**Excerpted text**.
[Start of Attachment]

NALACC: Migrant Mothers Bear the Burden of Outdated and Prejudiced Immigration Laws

Photo by Frank_am_Main

As we commemorate Mother’s Day, millions of mothers around the world suffer as a result of immigration laws that disregard the human dimension of this issue, as well as the root causes of migration. These laws rooted in prejudice and recklessly enforced, have only led to heartache and humiliation for millions of migrant mothers and their families. The systematic disregard for migrants’ basic rights has made migrants who dare to travel by land through Central America and Mexico especially vulnerable to abuse, rape, abductions, disappearances and even mass executions.

“As we celebrate Mother’s Day, we regret the fact that outdated immigration laws as well as anti-immigrant laws, characterized by their utter disrespect for migrants’ human rights, continue to cause sorrow to migrant mothers and their loved ones” stated Angela Sanbrano, NALACC’s president. “The relentless application of current immigration law continues and has resulted in the forced separation of hundreds of thousands of mothers from their children and loved ones over the past few years,” she added. “A valuable gift for migrant mothers living in the United States would be the termination, once and for all, of the ill-conceived ‘Secure Communities’ program.”

“In addition to the outdated and unfair U.S. federal immigration law, migrants and their families have also been victimized by more severe laws in many localities and states around the country,” said Juvencio Rocha Peralta, president of the Association of Mexicans of North Carolina (AMEXCAN), as well as NALACC’s vice president. “Migrants have been demonized by those with political agendas motivated by hatred and fear as the cause for the economic, social and political deterioration of the last decades, which has led to high levels of anxiety and insecurity in our society. Anti-immigrant laws like those recently passed in Arizona, South Carolina and Alabama; do nothing when it comes to fixing the most challenging problems facing U.S. societies, and instead, they harshly punish immigrant mothers and other hard working, tax paying immigrants in our society.”

“In the case of the migration corridor between Central America, Mexico and the United States, the obsolete migration laws now in effect have led to a pattern of systematic human rights violations against migrants and those who dare to defend them,” said Clelia Sabio, a NALACC board member based in New York City. “From the United States, we stand in solidarity with the mothers and relatives of missing migrants. We hope for a future in which the whereabouts of all missing migrants is answered, where perpetrators are brought to justice and where immigration laws no longer cause pain and sorrow to migrant mothers and their love ones.”

In addition to media and communication activities in the United States, organizations of families of missing migrants will be organizing demonstrations in Mexico, Honduras and El Salvador as part of a regional effort that aims to reclaim the value of migrants, their right to justice and punishment of those responsible for crimes committed against them.

[End of Attachment]

**Data under study**.
[Start of Attachment]

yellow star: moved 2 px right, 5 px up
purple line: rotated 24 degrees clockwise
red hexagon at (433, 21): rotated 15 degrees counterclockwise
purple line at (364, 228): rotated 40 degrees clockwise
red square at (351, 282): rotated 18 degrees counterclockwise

[End of Attachment]

Who are all the people quoted by name in the piece on migrant mothers and immigration laws?

**Answer box**.
Angela Sanbrano, Juvencio Rocha Peralta and Clelia Sabio.